## What to work on
Among the entries, find the lines with the string "giúp" and copy them.

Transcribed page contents
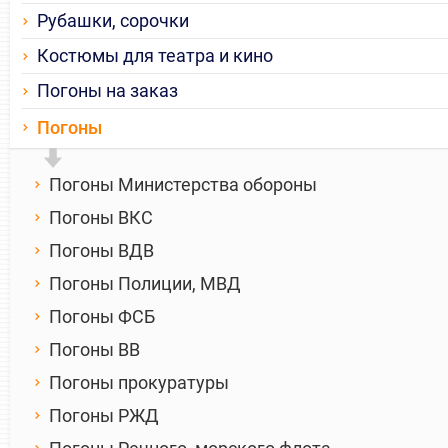
Рубашки, сорочки
Костюмы для театра и кино
Погоны на заказ
Погоны
Погоны Министерства обороны
Погоны ВКС
Погоны ВДВ
Погоны Полиции, МВД
Погоны ФСБ
Погоны ВВ
Погоны прокуратуры
Погоны РЖД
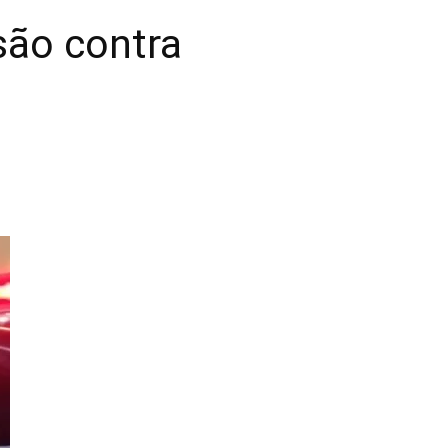
ão contra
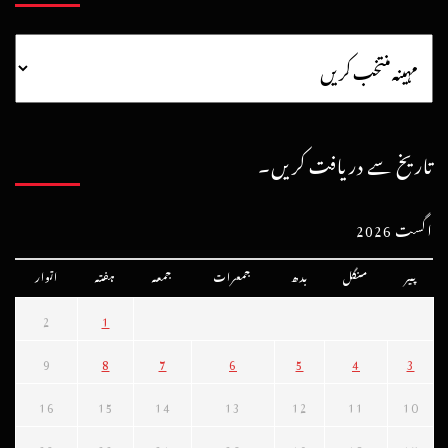
تاریخ سے دریافت کریں۔
اگست 2026
پیر
منگل
بدھ
جمعرات
جمعہ
ہفتہ
اتوار
2
1
9
8
7
6
5
4
3
16
15
14
13
12
11
10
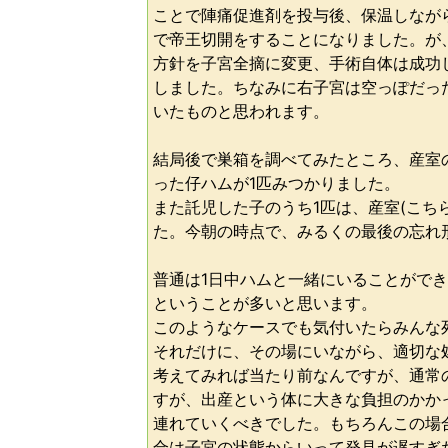
ことで陣痛促進剤を投与後、保温しなが
で帝王切開をすることになりました。が
方針を子宮全摘に変更、手術自体は成功
しました。ちなみに右子宮は空っぽだっ
いたものと思われます。
結局後で巣箱を調べてみたところ、産室
った仔ハムが1匹みつかりました。
また託児した子のうち1匹は、産室(こち
た。今朝の時点で、みるくの最後の忘れ
普通は1日中ハムと一緒にいることがで
ということが多いと思います。
このようなケースでも気付いたらみんな
それだけに、その場にいながら、適切な
考えてみれば当たり前なんですが、通常
すが、出産という体に大きな負担のかか
連れていくべきでした。もちろんこの場
合は子宮の状態からいって発見が遅すぎ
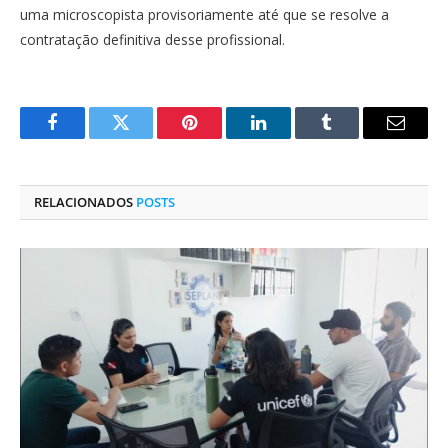
uma microscopista provisoriamente até que se resolve a
contratação definitiva desse profissional.
Facebook
Twitter
Pinterest
O
Tumblr
E-
LinkedIn
mail
RELACIONADOS
POSTS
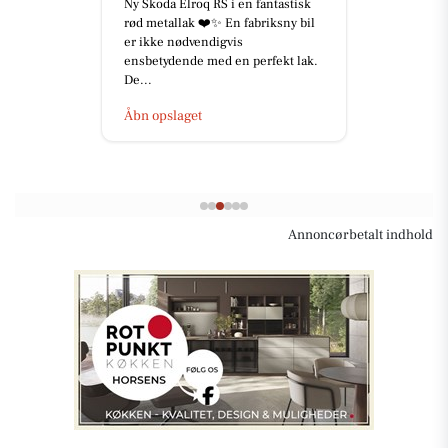
Ny Skoda Elroq RS i en fantastisk
rød metallak ❤️✨ En fabriksny bil
er ikke nødvendigvis
ensbetydende med en perfekt lak.
De...
Åbn opslaget
Annoncørbetalt indhold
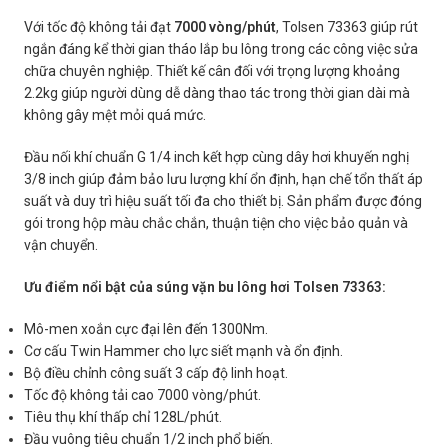
Với tốc độ không tải đạt
7000 vòng/phút
, Tolsen 73363 giúp rút
ngắn đáng kể thời gian tháo lắp bu lông trong các công việc sửa
chữa chuyên nghiệp. Thiết kế cân đối với trọng lượng khoảng
2.2kg giúp người dùng dễ dàng thao tác trong thời gian dài mà
không gây mệt mỏi quá mức.
Đầu nối khí chuẩn G 1/4 inch kết hợp cùng dây hơi khuyến nghị
3/8 inch giúp đảm bảo lưu lượng khí ổn định, hạn chế tổn thất áp
suất và duy trì hiệu suất tối đa cho thiết bị. Sản phẩm được đóng
gói trong hộp màu chắc chắn, thuận tiện cho việc bảo quản và
vận chuyển.
Ưu điểm nổi bật của súng vặn bu lông hơi Tolsen 73363:
Mô-men xoắn cực đại lên đến 1300Nm.
Cơ cấu Twin Hammer cho lực siết mạnh và ổn định.
Bộ điều chỉnh công suất 3 cấp độ linh hoạt.
Tốc độ không tải cao 7000 vòng/phút.
Tiêu thụ khí thấp chỉ 128L/phút.
Đầu vuông tiêu chuẩn 1/2 inch phổ biến.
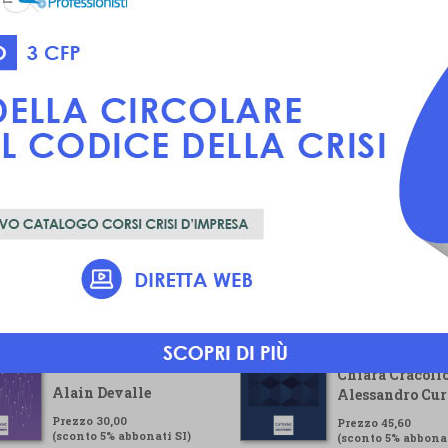
Voluntary
Guida pratica pe
Sustainability
gestore della cr
Reporting Standard
Chiara Cracolic
Alain Devalle
Alessandro Cur
Prezzo 30,00
Prezzo 45,60
(sconto 5% abbonati SI)
(sconto 5% abbonat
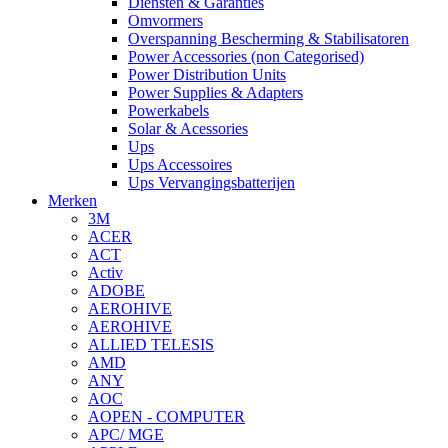
Diensten & Garanties
Omvormers
Overspanning Bescherming & Stabilisatoren
Power Accessories (non Categorised)
Power Distribution Units
Power Supplies & Adapters
Powerkabels
Solar & Acessories
Ups
Ups Accessoires
Ups Vervangingsbatterijen
Merken
3M
ACER
ACT
Activ
ADOBE
AEROHIVE
AEROHIVE
ALLIED TELESIS
AMD
ANY
AOC
AOPEN - COMPUTER
APC/ MGE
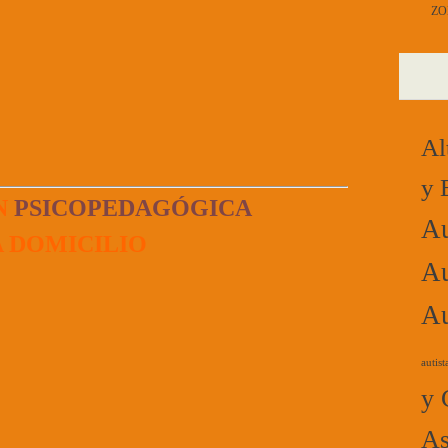
ZO
Al
y 
N
PSICOPEDAGÓGICA
Au
A DOMICILIO
Au
Au
autist
y 
As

## Response
, Tolsen 73363 giúp rút
2.2kg giúp người dùng dễ dàng thao tác trong thời gian dài mà
3/8 inch giúp đảm bảo lưu lượng khí ổn định, hạn chế tổn thất áp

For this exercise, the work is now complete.